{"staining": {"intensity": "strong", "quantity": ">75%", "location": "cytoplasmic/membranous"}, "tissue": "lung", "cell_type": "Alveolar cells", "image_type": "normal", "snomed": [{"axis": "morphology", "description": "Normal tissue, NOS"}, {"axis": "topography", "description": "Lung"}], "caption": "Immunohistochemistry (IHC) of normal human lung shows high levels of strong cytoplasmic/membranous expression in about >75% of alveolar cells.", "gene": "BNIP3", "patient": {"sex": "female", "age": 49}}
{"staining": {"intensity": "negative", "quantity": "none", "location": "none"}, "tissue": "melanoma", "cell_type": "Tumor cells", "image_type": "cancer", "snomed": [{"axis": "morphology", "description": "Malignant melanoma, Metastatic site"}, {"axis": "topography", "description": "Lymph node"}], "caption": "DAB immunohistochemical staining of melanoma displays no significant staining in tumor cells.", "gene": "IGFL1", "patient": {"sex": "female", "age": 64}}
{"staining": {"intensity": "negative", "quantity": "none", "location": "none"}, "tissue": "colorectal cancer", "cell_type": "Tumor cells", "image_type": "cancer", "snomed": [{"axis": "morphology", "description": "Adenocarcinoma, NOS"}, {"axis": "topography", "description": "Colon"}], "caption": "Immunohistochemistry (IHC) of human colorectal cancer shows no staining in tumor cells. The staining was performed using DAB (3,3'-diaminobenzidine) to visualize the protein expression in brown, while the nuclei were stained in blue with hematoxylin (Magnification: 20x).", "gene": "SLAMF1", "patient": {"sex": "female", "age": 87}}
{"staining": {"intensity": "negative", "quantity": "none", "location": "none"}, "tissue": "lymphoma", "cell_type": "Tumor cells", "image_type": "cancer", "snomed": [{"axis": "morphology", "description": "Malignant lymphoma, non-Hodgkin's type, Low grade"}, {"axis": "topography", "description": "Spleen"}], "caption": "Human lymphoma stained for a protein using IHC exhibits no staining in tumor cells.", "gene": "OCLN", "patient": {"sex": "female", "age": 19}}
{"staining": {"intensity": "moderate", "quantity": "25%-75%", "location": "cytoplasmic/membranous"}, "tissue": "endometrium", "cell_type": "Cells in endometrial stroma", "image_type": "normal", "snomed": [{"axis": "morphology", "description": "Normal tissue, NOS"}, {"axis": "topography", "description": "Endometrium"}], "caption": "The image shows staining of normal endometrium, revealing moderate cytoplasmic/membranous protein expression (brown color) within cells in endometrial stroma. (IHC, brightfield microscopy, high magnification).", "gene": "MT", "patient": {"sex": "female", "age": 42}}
--
Work to complete: Word for word, retype all of the entries above.

Written reply:
{"staining": {"intensity": "strong", "quantity": ">75%", "location": "cytoplasmic/membranous"}, "tissue": "lung", "cell_type": "Alveolar cells", "image_type": "normal", "snomed": [{"axis": "morphology", "description": "Normal tissue, NOS"}, {"axis": "topography", "description": "Lung"}], "caption": "Immunohistochemistry (IHC) of normal human lung shows high levels of strong cytoplasmic/membranous expression in about >75% of alveolar cells.", "gene": "BNIP3", "patient": {"sex": "female", "age": 49}}
{"staining": {"intensity": "negative", "quantity": "none", "location": "none"}, "tissue": "melanoma", "cell_type": "Tumor cells", "image_type": "cancer", "snomed": [{"axis": "morphology", "description": "Malignant melanoma, Metastatic site"}, {"axis": "topography", "description": "Lymph node"}], "caption": "DAB immunohistochemical staining of melanoma displays no significant staining in tumor cells.", "gene": "IGFL1", "patient": {"sex": "female", "age": 64}}
{"staining": {"intensity": "negative", "quantity": "none", "location": "none"}, "tissue": "colorectal cancer", "cell_type": "Tumor cells", "image_type": "cancer", "snomed": [{"axis": "morphology", "description": "Adenocarcinoma, NOS"}, {"axis": "topography", "description": "Colon"}], "caption": "Immunohistochemistry (IHC) of human colorectal cancer shows no staining in tumor cells. The staining was performed using DAB (3,3'-diaminobenzidine) to visualize the protein expression in brown, while the nuclei were stained in blue with hematoxylin (Magnification: 20x).", "gene": "SLAMF1", "patient": {"sex": "female", "age": 87}}
{"staining": {"intensity": "negative", "quantity": "none", "location": "none"}, "tissue": "lymphoma", "cell_type": "Tumor cells", "image_type": "cancer", "snomed": [{"axis": "morphology", "description": "Malignant lymphoma, non-Hodgkin's type, Low grade"}, {"axis": "topography", "description": "Spleen"}], "caption": "Human lymphoma stained for a protein using IHC exhibits no staining in tumor cells.", "gene": "OCLN", "patient": {"sex": "female", "age": 19}}
{"staining": {"intensity": "moderate", "quantity": "25%-75%", "location": "cytoplasmic/membranous"}, "tissue": "endometrium", "cell_type": "Cells in endometrial stroma", "image_type": "normal", "snomed": [{"axis": "morphology", "description": "Normal tissue, NOS"}, {"axis": "topography", "description": "Endometrium"}], "caption": "The image shows staining of normal endometrium, revealing moderate cytoplasmic/membranous protein expression (brown color) within cells in endometrial stroma. (IHC, brightfield microscopy, high magnification).", "gene": "MT", "patient": {"sex": "female", "age": 42}}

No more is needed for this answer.